Moving to Germany: Frequently Asked Questions

Thinking of packing your suitcase and becoming an expat? Here are some tips on how to make it happen. Photo cc flickr user Jonas Design & Photography

Thinking of packing your suitcase and becoming an expat? Here are some tips on how to make it happen. Photo cc flickr user Jonas Design & Photography

Ever since I started blogging about my expat life in Germany, I’ve gotten questions from readers asking for help.  People wanted to know more about my decision to come here, about getting a job or a visa, and about learning the language.  As I often get the same questions again and again, I’ve put together a few of the most frequently asked so that it is easier for you to find answers.  If I haven’t touched upon something you’d love to know more about, leave your questions in the comments, and I will include them in future Q&A blog posts.

How did you end up in Germany?

REQUIRED ACTION A: In the Germany FAQ, what does the writer ask readers to do if a topic they want to know about isn't covered?
REQUIRED ACTION B: Write the next part of the Germany FAQ, picking up right after its final line.

SUPPLIED DATA:
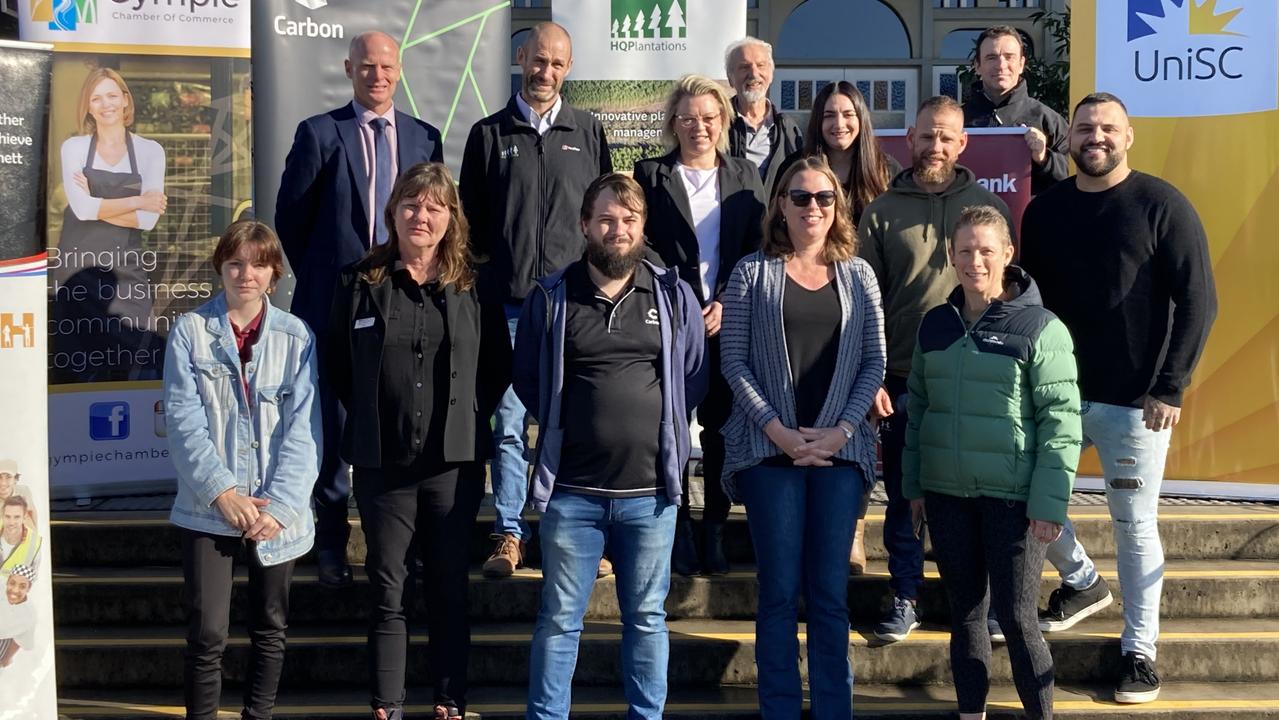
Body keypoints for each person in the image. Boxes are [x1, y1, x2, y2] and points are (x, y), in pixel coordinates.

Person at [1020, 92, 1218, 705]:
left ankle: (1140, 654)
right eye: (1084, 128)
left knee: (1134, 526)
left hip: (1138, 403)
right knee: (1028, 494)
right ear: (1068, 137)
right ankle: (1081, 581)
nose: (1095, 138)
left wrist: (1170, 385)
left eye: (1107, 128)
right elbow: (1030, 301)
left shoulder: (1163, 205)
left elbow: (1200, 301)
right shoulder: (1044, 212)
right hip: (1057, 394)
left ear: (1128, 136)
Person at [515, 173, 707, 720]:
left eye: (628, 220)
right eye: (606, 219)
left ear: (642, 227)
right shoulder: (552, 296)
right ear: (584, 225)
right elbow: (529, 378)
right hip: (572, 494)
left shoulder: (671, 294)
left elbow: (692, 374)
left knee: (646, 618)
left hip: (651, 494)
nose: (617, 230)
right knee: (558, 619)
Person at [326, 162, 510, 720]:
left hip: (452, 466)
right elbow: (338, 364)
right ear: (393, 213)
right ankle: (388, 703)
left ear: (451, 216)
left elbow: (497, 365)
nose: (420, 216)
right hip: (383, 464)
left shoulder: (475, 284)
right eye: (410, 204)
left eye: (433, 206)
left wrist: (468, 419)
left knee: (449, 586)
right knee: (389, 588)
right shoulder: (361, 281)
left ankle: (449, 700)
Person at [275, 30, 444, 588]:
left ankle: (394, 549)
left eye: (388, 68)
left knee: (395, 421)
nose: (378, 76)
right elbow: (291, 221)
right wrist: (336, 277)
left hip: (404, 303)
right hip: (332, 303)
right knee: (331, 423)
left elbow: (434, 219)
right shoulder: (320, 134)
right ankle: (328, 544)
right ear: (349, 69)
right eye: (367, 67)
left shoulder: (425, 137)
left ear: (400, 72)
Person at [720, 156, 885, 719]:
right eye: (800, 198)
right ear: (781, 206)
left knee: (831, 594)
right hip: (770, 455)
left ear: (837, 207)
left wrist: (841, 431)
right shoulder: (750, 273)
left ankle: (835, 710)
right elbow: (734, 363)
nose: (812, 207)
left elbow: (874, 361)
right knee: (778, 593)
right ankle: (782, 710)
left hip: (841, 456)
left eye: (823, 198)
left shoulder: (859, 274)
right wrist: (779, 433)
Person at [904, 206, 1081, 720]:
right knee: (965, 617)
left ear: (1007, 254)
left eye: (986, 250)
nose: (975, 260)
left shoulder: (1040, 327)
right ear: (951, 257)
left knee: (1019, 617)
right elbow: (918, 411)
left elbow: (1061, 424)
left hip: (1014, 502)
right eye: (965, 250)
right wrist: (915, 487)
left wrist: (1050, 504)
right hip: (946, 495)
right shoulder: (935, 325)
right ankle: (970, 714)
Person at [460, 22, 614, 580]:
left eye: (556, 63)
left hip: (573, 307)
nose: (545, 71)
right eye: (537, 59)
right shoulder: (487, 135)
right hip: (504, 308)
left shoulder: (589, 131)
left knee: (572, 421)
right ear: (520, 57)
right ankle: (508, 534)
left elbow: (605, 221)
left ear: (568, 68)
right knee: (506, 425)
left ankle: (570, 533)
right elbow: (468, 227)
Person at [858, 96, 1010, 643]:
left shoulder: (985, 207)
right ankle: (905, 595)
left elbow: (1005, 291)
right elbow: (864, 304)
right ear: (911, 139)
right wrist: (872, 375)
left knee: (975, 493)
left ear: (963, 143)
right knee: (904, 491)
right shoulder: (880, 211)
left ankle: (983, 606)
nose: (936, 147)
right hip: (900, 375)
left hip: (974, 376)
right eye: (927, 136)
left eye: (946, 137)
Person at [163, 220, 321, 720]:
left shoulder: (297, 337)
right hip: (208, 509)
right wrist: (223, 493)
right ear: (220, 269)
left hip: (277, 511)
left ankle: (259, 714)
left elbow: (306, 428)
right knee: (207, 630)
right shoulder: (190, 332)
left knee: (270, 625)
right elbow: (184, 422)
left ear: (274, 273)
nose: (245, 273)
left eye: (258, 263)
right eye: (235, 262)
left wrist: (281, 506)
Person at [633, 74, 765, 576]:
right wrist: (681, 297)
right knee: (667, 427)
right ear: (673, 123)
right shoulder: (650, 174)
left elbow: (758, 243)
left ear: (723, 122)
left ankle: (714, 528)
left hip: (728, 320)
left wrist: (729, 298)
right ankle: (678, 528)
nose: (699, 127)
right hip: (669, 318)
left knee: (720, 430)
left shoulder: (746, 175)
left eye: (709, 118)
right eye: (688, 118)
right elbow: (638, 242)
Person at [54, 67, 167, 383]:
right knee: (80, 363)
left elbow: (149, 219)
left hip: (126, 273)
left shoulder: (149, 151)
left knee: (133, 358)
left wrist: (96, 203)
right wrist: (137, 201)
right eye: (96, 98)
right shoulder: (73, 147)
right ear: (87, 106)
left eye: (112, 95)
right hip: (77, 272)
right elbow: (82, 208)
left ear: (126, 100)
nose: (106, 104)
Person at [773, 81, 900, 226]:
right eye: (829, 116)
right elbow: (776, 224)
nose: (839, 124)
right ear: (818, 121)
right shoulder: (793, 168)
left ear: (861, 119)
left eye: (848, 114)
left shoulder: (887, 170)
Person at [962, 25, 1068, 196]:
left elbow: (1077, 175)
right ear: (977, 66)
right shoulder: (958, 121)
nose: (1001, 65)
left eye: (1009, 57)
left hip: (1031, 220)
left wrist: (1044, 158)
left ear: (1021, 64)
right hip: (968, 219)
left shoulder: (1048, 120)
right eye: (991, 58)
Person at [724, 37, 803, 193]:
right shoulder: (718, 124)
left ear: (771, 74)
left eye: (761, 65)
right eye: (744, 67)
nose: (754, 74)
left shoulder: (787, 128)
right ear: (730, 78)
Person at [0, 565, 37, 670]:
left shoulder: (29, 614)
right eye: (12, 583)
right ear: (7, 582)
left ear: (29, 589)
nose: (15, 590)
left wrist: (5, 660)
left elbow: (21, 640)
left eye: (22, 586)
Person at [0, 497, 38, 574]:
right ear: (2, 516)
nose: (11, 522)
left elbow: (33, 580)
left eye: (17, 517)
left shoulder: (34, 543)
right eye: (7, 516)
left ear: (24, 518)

TASK ANSWER A: Leave their questions in the comments so they can be included in future Q&A blog posts.

TASK ANSWER B:
The story goes something like this: I graduate college with a degree in English literature in the United States. Two weeks after graduation I start my first full-time desk job. Said full-time desk job makes me nuts. A year later—after breaking down in tears in a windowless grey meeting room over a pile of proofs—I decide to look for work abroad. I would have gone anywhere, so I started by looking at a lot of rather serious, scary jobs that I, in retrospect, am glad I didn’t get. On a whim I registered with an au pair placement agency and in two weeks I had an offer to live in Frankfurt with a family of seven. I accepted, quit my job, helped my mom move to a new house, and flew to Germany with a one-way ticket. (Despite the one-way ticket, I was expecting to come back after my year au pairing at the time, no plans of staying forever and ever then. I just didn’t want to have to commit to an exact date.)

Which makes the short, short answer to that question: completely by accident. I had never considering nannying before, and though I enjoyed the babysitting that I did occasionally, I wasn’t that into children. I just wanted a job that would allow me to be abroad and explore Europe. Au pairing was what fell into my lap, so an au pair I became. A German family responded to my application, so I moved to Germany. Au pairing turned out not to be my dream career, but it also was incredibly interesting and got me free trips to both Dubai and Cyprus, so in the end it was a pretty good score.

By the end of that first year I’d started to feel at home in Frankfurt, so I decided to stay and teach English.

How much money did it cost you to get there?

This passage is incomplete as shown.